The state of mathematics in South Africa
South African secondary schools don’t offer courses a la carte like many American high schools do. Instead, starting at grade 10 there are two or three tracks. Students who want to be doctors will study math and science, those who want to be handling money in some fashion will study math and business, and everyone else takes the more practical and less technical mathematical literacy course, as well as less esteemed subjects like history.
I don’t formally teach any of those math courses but sometimes learners who are studying math as opposed to math literacy (there are about 10 of them in each grade) will ask me to help them with something, more often than not an assignment that’s due tomorrow, and we’ll grab an empty classroom. I don’t mind because even though it’s not my responsibility, I’d rather work with those who want my help than with those who are content to skate by at 30%, the passing score in most South African classes. Sad that someone who waits until the last minute to do their homework passes for a motivated student when sitting beside someone who doesn’t even copy down the assignment.
This isn’t what this post is about, at least not directly, but I have the most upsetting time trying to teach negative numbers to my class of 73 grade 8 learners. Sometimes in math education, we tell students something is impossible as a way of saying we’ll deal with it later. In 2nd grade we say that 2 – 3 is impossible, and only later we reveal that it is possible, we just have to use these things called negative numbers to describe it. We might say that it’s impossible to take the square root of 2, and then change our minds and say we can do it, the answer will just be irrational. Likewise, we have the power to take the square root of negative numbers. We just have to call them imaginary. After all the time I spent regressing to talking about negative numbers when the curriculum calls for topics more appropriate for grade 8, I still have learners who write on the test that “6 – 7 = impossible”. It’s like a lump of clay that was left out in the sun to harden before it was sculpted all the way because the sculptors were incompetent or lazy.

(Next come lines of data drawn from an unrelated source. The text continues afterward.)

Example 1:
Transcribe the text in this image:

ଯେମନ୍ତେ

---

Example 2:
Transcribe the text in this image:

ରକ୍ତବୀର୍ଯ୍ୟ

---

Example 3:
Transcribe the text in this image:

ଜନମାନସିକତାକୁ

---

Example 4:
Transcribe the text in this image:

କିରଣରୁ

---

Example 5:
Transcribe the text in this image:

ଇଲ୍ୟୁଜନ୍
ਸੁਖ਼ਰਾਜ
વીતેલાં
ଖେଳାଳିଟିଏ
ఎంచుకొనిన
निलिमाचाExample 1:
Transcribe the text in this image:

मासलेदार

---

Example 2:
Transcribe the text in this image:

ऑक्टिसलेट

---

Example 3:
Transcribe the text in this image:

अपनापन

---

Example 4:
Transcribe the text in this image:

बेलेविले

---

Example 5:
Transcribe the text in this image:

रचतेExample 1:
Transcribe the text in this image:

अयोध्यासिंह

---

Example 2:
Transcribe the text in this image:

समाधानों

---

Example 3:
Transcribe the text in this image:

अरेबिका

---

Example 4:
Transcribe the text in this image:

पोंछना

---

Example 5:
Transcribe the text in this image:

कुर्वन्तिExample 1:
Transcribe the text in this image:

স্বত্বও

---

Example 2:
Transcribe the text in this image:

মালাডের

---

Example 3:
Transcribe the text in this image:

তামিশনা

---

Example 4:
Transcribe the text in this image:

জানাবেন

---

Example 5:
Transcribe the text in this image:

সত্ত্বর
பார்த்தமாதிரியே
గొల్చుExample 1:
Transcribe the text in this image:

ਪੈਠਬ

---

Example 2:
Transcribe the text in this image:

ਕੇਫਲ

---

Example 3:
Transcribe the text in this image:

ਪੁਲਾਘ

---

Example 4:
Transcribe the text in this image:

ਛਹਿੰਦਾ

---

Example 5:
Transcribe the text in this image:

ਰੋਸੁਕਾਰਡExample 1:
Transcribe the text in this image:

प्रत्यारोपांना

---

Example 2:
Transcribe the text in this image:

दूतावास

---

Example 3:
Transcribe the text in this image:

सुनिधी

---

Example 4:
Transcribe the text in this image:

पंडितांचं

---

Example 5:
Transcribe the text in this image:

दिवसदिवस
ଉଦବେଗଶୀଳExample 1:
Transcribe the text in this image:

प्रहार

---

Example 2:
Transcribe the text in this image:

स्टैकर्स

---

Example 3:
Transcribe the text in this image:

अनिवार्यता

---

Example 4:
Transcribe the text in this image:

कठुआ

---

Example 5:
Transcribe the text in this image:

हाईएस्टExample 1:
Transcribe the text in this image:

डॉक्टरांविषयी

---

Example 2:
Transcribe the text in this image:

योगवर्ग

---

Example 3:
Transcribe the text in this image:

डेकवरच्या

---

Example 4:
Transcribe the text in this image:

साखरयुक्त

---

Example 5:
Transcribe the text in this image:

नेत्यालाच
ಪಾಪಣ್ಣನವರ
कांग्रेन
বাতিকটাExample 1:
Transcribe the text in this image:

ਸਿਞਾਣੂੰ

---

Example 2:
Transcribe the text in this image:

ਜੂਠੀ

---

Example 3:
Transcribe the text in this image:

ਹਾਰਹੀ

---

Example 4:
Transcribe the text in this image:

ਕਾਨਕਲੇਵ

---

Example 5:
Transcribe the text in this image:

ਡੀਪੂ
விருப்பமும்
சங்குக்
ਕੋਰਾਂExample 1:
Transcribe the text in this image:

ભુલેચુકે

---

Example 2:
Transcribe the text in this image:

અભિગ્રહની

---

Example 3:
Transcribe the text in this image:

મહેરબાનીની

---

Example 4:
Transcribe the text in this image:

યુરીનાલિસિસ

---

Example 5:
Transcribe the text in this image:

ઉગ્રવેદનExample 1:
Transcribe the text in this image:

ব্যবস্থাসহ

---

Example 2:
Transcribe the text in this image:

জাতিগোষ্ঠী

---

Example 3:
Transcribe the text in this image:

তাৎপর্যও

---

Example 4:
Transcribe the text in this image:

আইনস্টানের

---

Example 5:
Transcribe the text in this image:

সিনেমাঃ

So I was with this class, I think it was grade 10, and I’m not sure what they were supposed to be doing at that time but their math teacher was attending a life skills presentation for grade 8. They had this algebra worksheet, moving numbers around and solving for x. A little complex but still solvable by just following the rules.
I copied a problem on the board as the impromptu class began to fill. One girl walked in carrying a grasshopper, pinching it by the body.

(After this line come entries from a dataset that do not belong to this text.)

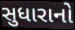
સુધારાનોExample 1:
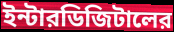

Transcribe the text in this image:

ইন্টারডিজিটালের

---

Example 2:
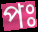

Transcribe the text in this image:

পঃ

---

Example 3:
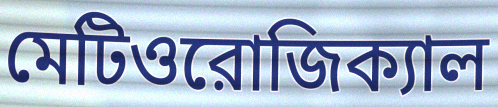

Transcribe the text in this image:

মেটিওরোজিক্যাল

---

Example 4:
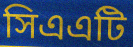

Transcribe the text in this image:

সিএএটি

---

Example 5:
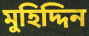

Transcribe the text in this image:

মুহিদ্দিন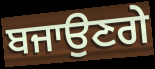
ਬਜਾਉਣਗੇ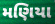
મણિયા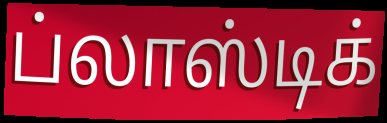
ப்லாஸ்டிக்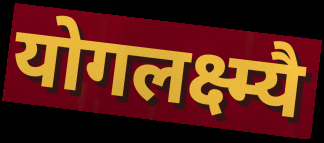
योगलक्ष्म्यैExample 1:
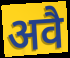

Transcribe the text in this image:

अवै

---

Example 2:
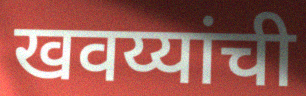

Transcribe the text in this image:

खवय्यांची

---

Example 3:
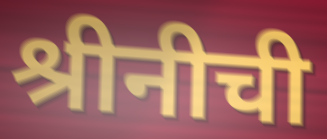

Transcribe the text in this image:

श्रीनीची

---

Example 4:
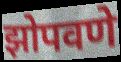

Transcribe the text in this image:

झोपवणे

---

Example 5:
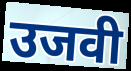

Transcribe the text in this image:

उजवी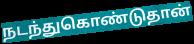
நடந்துகொண்டுதான்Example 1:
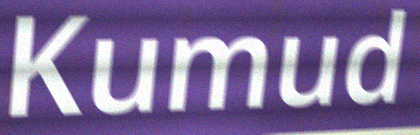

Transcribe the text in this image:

Kumud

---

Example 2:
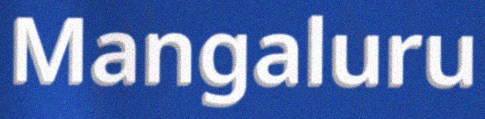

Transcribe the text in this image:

Mangaluru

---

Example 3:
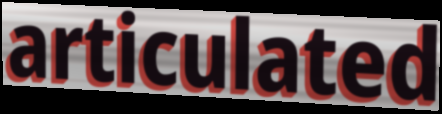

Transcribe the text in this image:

articulated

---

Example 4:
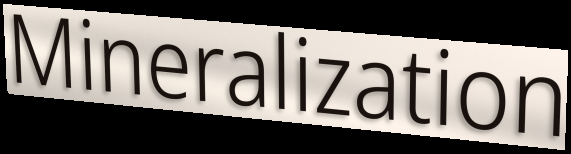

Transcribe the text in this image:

Mineralization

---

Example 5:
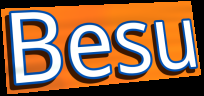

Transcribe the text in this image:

Besu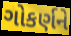
ગોકર્ણને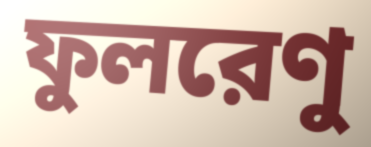
ফুলরেণুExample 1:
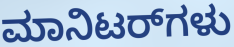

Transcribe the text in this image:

ಮಾನಿಟರ್‌ಗಳು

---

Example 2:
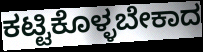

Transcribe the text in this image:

ಕಟ್ಟಿಕೊಳ್ಳಬೇಕಾದ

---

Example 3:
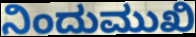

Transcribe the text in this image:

ನಿಂದುಮುಖಿ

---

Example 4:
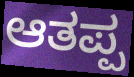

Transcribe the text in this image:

ಆತಪ್ಪ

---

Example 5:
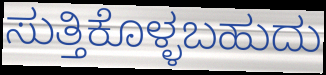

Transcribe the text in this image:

ಸುತ್ತಿಕೊಳ್ಳಬಹುದು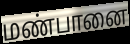
மண்பானை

“What are you going to do with that?” I asked as the grasshopper slowly cycled its legs.
“I’m going to eat it.”
“Fine, let’s see you eat it. Ilani.”
“No, not yet. I have to take it home and boil it and fry it.”
“Well, what would you do if you have to use your hands, like solving this problem on the board?” I asked, proffering her the chalk.

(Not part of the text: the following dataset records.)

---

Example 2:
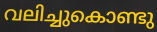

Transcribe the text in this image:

വലിച്ചുകൊണ്ടു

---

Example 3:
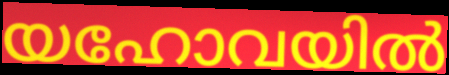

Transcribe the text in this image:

യഹോവയിൽ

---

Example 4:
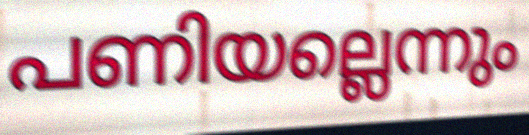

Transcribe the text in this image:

പണിയല്ലെന്നും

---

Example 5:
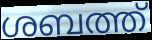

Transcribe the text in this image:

ശബത്ത്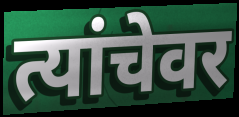
त्यांचेवर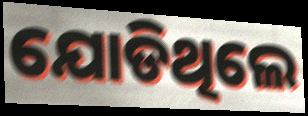
ଯୋଡିଥିଲେ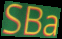
SBaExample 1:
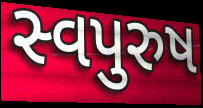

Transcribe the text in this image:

સ્વપુરુષ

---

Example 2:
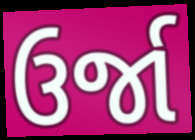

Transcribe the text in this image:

ઉર્જા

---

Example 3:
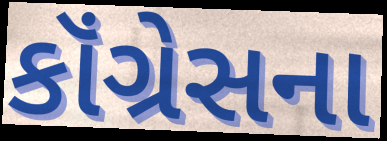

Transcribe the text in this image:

કૉંગ્રેસના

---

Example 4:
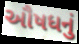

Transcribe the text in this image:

ઔષધનું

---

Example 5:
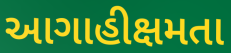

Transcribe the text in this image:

આગાહીક્ષમતા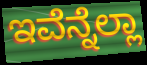
ಇವೆನ್ನೆಲ್ಲಾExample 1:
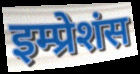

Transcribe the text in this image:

इम्प्रेशंस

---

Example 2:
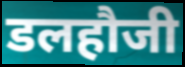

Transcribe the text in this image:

डलहौजी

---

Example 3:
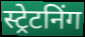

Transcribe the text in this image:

स्ट्रेटनिंग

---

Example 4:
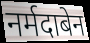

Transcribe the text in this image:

नर्मदाबेन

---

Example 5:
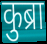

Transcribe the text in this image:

कुब्रा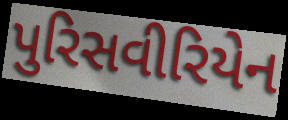
પુરિસવીરિયેનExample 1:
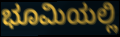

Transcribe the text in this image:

ಭೂಮಿಯಲ್ಲಿ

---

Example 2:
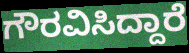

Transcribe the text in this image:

ಗೌರವಿಸಿದ್ದಾರೆ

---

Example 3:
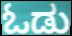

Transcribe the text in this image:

ಓಡು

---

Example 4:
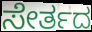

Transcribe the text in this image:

ಸೇರ್ತದ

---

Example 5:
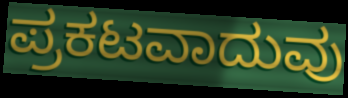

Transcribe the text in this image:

ಪ್ರಕಟವಾದುವು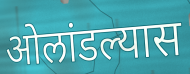
ओलांडल्यास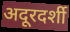
अदूरदर्शीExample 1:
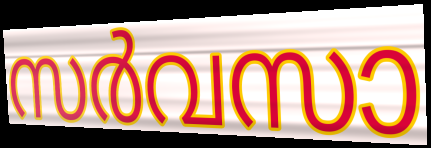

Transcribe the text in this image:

സർവസാ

“Then I will put it in my pocket.” And she did. Right in her shirt pocket. And it stayed there.
She took the chalk and stared at the board. She made some tentative moves to write something as the grasshopper took tentative steps up her shirt. Seeing that no one had any clue where to start, I let her sit down and showed them how to work the problem.
This was interrupted for a few minutes when I was talking about parentheses and they wanted to call them brackets. The argument ended when someone pulled out a dictionary and looked up parenthesis (“Eish! Our teacher cannot teach us right because he calls them brackets!”), but the real end to the argument was when we agreed we should stop looking up words and focus on solving math.
I finished the problem and let one of the boys take a crack at solving the next one on the board. I took the photo of the grasshopper below while he was working, and when I looked back up, he had committed a fatal error such as adding 12x + 2 to get 14x. “Fatal error” is a phrase I learned from my Calculus II professor. He explained it as like when your computer gets a blue screen.
I showed them how to do it right, of course, and since they’re not my class I can only hope they’ll retain it. That’s the state of mathematics in South Africa. Lacking in foundations and full of grasshoppers, but they’re trying.